In summary, this study characterized the dose-response effects of surface charge mediated by the BaTiO3/P(VDF-TrFE) nanocomposite membranes on neural differentiation of SHED, and preliminarily explored the possible underlying molecular mechanisms involved. Both earlier and later neurogenic differentiation of SHED appear to be dose-dependently enhanced by surface charge, as manifested by changes in cell morphology, including increased cell spreading area, cell elongation and more prominent neurite outgrowths. Further investigations of the underlying molecular mechanisms revealed that surface charge stimulates opening of calcium channels on the cell membrane. The resulting increase in intracellular calcium concentration might activate pro-neurogenic signaling pathways, such as the FAK-ERK mechanosensing pathway and ErbB signaling pathway, as well as induce remodeling of actin cytoskeleton. Hence, this study confirms the dose-responsive effects of biomaterial surface charge-induced SHED neural differentiation and provides preliminary insights into the underlying molecular mechanisms and signaling pathways involved.

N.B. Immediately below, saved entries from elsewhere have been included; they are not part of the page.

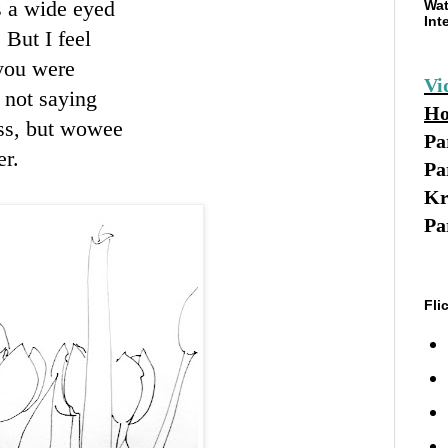
s a wide eyed
Wat
Int
 But I feel
 you were
Vi
m not saying
Ho
ss, but
wowee
Pa
er.
Pa
Kr
Pa
Fli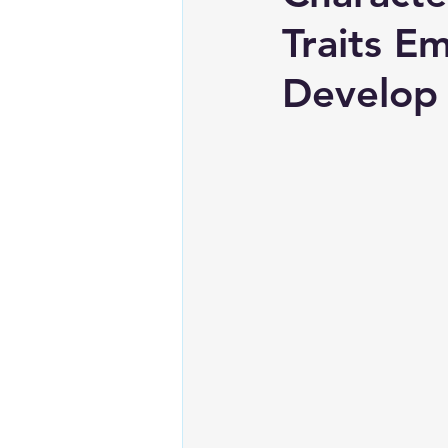
Traits E
Develop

Ethics approval and consent to participate

Stem cells from human exfoliated deciduous teeth (SHED) were provided by ORAL STEM CELL BANK run by Beijing Tason Biotech Co., Ltd. (http://www.kqgxbk.com). This study does not involve animal experiments and clinical patient recruitment.

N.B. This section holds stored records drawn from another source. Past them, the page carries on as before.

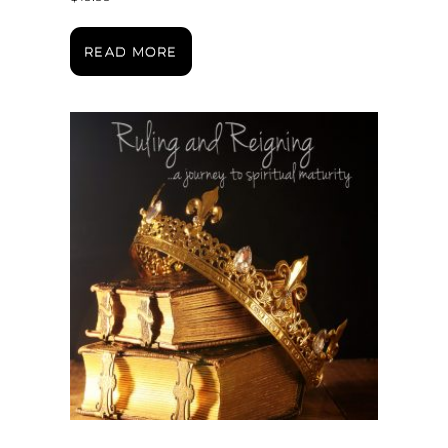
READ MORE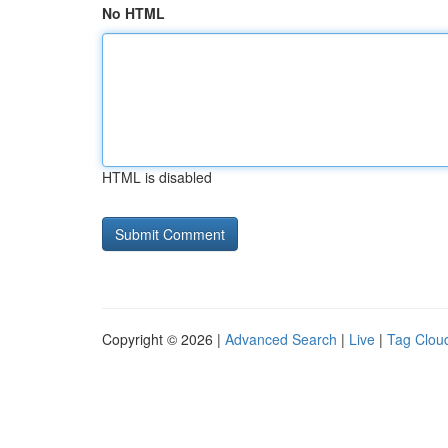
No HTML
HTML is disabled
Copyright © 2026 |
Advanced Search
|
Live
|
Tag Clou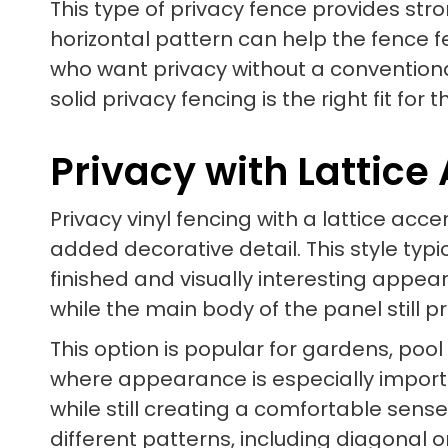
This type of privacy fence provides str
horizontal pattern can help the fence f
who want privacy without a convention
solid privacy fencing is the right fit for
Privacy with Lattice
Privacy vinyl fencing with a lattice ac
added decorative detail. This style typi
finished and visually interesting appear
while the main body of the panel still 
This option is popular for gardens, poo
where appearance is especially importan
while still creating a comfortable sens
different patterns, including diagonal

CRediT authorship contribution statement

Xiaochan Li: Investigation, Formal analysis, Methodology, Software, Validation, Writing – original draft. Boon Chin Heng: Methodology, Funding acquisition, Writing – review & editing. Yunyang Bai: Investigation, Methodology, Validation. Qianqian Wang: Methodology, Validation. Min Gao: Investigation, Methodology. Ying He: Investigation, Validation. Xinwen Zhang: Conceptualization, Project administration, Writing – review & editing. Xuliang Deng: Conceptualization, Funding acquisition, Project administration, Writing – review & editing. Xuehui Zhang: Conceptualization, Funding acquisition, Supervision, Project administration, Writing – review & editing.

Declaration of interest statement

The authors declare that they have no competing interests.